Data Start Marker

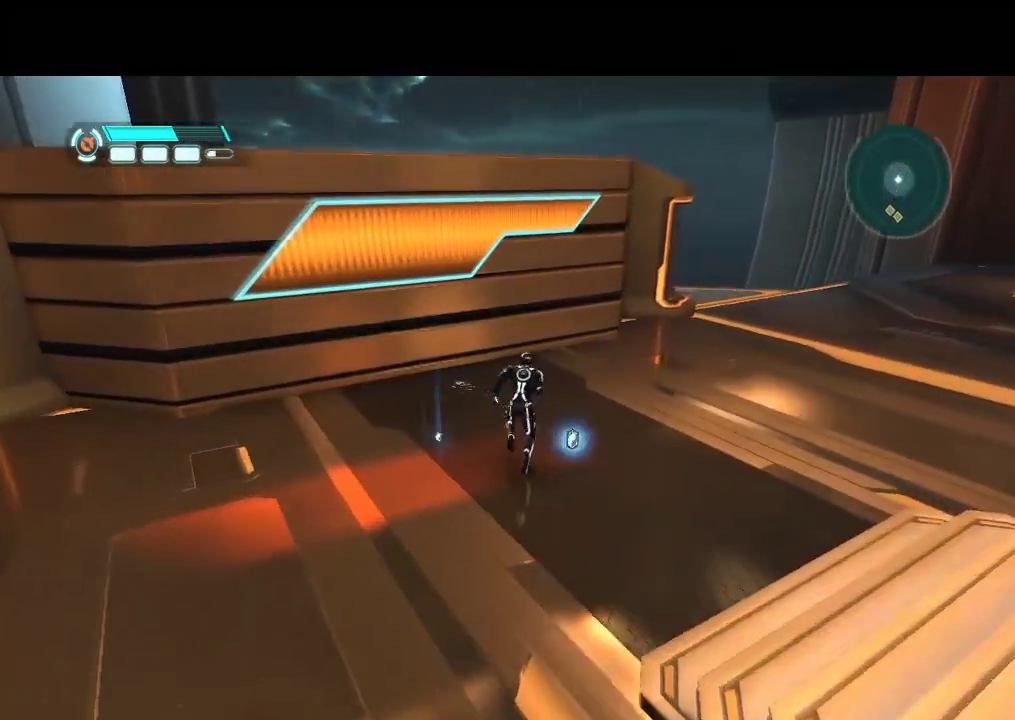
{"buttons": ["L1", "DPAD_UP", "DPAD_LEFT"], "events": [[100, "DPAD_LEFT", "down"]]}
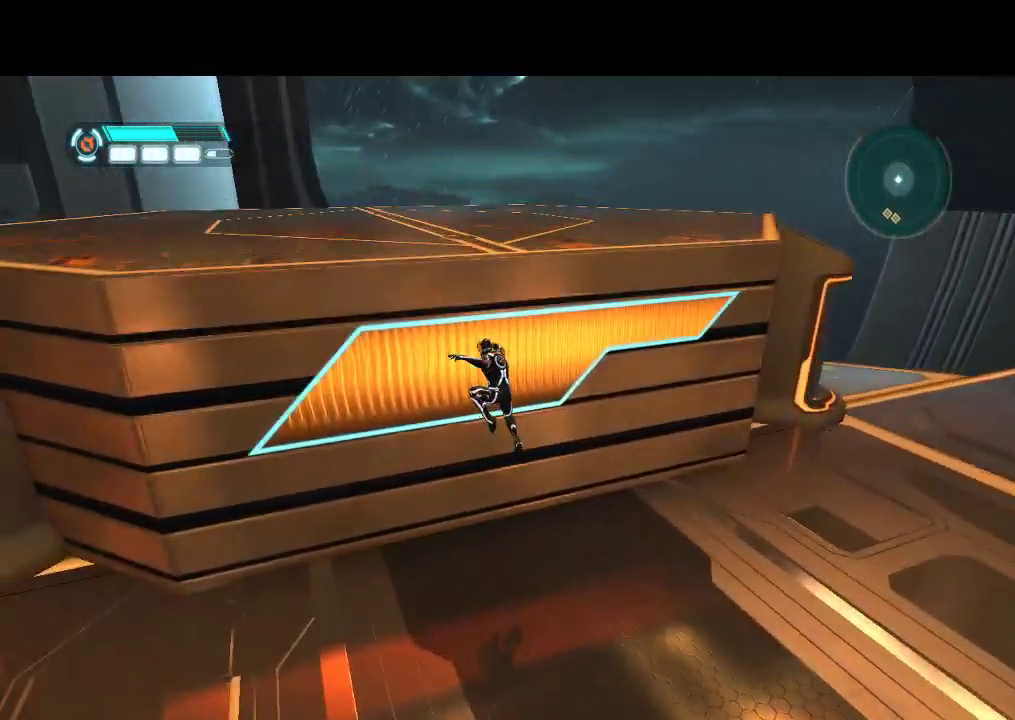
{"buttons": ["L1"], "events": [[350, "DPAD_LEFT", "up"], [433, "DPAD_UP", "up"]]}
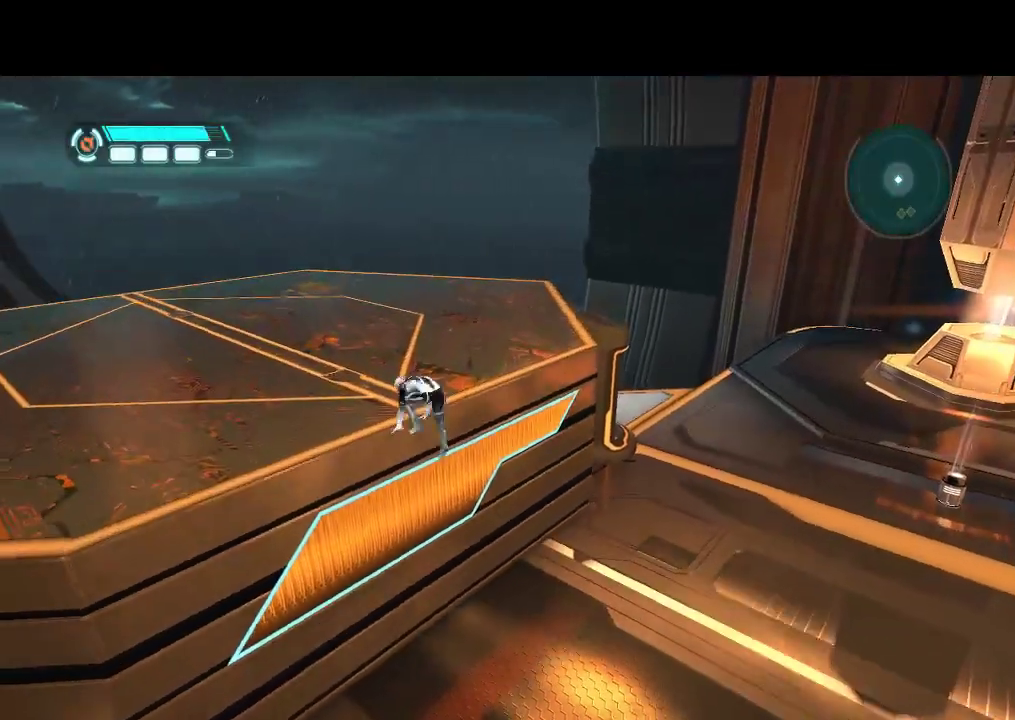
{"buttons": ["L1"], "events": []}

Data End Marker

§ **Activity**:
Without including any pictures, print all of the material exactly as given.

§ **Result for this exercise**:
{"buttons": ["L1", "DPAD_UP", "DPAD_LEFT"], "events": [[100, "DPAD_LEFT", "down"]]}
{"buttons": ["L1"], "events": [[350, "DPAD_LEFT", "up"], [433, "DPAD_UP", "up"]]}
{"buttons": ["L1"], "events": []}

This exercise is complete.